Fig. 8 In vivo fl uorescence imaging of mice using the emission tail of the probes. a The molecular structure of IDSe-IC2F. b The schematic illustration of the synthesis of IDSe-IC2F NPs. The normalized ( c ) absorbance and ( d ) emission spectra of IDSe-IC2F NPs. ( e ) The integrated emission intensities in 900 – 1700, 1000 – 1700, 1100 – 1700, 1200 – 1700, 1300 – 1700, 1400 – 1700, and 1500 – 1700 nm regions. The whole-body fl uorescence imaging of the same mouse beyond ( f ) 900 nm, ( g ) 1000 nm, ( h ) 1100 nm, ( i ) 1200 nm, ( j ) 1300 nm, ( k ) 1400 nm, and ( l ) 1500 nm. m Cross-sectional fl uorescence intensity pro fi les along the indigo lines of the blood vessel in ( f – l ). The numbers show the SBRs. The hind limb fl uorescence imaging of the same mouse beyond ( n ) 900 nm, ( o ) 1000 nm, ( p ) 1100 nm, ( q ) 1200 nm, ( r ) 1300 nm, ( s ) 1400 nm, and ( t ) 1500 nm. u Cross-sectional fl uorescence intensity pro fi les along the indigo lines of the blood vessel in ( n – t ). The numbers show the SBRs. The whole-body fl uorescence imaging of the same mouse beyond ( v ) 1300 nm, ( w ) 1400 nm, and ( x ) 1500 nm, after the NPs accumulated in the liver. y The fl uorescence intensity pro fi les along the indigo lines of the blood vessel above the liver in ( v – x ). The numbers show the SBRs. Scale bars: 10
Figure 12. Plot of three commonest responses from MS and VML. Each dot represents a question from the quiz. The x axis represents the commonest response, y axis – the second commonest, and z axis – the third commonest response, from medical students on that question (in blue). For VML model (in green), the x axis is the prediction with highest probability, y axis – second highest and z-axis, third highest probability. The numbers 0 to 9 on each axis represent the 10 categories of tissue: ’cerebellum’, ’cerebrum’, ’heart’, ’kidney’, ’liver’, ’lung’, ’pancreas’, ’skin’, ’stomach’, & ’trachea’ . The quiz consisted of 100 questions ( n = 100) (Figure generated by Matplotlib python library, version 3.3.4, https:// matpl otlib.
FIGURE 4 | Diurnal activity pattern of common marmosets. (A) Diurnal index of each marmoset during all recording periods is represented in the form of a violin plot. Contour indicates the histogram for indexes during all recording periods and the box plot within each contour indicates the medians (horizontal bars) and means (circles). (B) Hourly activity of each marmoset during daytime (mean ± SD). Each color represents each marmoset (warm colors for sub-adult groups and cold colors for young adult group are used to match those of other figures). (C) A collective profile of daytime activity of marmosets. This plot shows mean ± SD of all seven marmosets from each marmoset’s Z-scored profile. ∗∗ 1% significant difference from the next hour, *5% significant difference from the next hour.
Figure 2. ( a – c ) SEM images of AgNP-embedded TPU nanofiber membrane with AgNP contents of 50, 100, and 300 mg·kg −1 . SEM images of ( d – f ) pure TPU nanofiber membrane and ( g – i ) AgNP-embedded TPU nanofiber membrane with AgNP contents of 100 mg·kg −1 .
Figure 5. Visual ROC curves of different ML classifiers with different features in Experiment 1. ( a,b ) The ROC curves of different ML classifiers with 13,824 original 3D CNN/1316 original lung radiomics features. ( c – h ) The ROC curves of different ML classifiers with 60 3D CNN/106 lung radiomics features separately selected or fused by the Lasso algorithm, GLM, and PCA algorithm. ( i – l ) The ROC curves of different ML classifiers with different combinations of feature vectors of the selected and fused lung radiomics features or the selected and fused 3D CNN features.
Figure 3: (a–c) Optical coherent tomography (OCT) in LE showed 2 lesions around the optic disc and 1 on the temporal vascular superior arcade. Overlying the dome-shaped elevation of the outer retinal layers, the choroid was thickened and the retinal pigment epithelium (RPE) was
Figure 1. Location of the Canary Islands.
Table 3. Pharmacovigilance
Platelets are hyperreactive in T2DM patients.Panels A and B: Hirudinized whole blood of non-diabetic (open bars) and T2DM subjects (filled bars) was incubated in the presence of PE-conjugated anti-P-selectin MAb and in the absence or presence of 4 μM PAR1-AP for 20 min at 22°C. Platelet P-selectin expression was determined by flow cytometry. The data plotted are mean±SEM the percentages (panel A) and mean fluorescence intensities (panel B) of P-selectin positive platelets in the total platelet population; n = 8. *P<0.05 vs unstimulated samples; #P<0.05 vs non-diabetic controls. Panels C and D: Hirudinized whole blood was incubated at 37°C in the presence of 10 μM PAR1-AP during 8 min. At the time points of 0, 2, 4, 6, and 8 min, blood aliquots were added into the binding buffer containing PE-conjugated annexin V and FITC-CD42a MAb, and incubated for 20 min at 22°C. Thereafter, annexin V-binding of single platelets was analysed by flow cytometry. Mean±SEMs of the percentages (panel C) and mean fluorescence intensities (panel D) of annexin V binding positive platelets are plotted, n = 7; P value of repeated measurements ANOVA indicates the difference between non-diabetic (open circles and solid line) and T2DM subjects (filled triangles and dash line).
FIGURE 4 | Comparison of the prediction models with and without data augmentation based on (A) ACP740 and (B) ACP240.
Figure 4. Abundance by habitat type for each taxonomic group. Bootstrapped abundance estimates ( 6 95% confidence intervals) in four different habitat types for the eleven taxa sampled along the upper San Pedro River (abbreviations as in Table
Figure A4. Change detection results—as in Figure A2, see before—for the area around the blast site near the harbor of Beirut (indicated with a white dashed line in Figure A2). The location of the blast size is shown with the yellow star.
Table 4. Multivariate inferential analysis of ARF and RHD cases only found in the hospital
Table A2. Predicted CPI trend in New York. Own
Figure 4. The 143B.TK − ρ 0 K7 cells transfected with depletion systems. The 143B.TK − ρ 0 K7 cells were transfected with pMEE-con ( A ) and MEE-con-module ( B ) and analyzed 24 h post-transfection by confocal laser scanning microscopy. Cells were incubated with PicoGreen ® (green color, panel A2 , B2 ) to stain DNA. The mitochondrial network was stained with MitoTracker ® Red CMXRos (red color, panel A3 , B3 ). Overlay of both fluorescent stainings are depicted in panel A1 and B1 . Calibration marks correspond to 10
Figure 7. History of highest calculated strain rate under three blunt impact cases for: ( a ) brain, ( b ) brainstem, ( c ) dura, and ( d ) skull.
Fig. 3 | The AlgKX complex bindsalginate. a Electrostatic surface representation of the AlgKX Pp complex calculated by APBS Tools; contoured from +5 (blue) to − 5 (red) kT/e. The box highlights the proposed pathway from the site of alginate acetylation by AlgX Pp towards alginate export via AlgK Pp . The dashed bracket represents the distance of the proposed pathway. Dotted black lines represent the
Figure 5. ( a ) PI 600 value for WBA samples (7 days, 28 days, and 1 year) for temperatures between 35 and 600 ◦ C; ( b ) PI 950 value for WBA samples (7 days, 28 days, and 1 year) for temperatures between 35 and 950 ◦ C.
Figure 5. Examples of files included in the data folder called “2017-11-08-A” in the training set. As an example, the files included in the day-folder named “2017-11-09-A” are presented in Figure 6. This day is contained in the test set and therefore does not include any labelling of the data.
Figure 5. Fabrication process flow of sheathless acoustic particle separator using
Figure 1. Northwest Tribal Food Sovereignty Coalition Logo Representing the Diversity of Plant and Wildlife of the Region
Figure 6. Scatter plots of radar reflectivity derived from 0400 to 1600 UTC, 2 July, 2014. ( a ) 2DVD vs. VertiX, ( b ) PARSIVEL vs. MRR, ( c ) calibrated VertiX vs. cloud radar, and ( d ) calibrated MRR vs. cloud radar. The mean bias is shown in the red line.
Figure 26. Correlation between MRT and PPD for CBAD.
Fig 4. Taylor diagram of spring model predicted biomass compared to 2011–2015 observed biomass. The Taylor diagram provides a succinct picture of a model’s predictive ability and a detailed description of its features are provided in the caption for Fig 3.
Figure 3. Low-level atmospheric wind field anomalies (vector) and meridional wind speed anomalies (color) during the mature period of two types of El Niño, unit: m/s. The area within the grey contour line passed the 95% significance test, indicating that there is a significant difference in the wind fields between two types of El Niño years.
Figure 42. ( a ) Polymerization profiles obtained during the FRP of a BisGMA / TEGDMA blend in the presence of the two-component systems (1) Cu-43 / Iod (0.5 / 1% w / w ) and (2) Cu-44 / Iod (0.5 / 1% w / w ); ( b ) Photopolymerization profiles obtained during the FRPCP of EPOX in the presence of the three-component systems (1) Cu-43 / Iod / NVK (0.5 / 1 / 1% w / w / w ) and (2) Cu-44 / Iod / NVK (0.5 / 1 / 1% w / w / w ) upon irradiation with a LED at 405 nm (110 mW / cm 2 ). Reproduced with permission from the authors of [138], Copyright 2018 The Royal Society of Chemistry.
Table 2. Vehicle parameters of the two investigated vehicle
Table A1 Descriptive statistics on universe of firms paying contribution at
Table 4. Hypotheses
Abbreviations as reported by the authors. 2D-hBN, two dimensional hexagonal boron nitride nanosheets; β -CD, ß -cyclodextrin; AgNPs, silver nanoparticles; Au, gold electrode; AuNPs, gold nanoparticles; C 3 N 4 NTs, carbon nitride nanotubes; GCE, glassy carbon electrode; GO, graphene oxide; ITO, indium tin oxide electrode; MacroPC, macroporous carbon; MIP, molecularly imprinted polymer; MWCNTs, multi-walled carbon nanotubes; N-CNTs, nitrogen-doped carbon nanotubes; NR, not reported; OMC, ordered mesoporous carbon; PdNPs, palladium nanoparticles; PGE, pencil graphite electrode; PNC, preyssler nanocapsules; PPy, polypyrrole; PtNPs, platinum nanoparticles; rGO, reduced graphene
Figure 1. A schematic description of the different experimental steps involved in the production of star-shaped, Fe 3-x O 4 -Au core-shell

- - -

**Work order**. Where a line in the records above contains the word "shaped", include it in the count; state the total and nothing more.

**Output below**. 2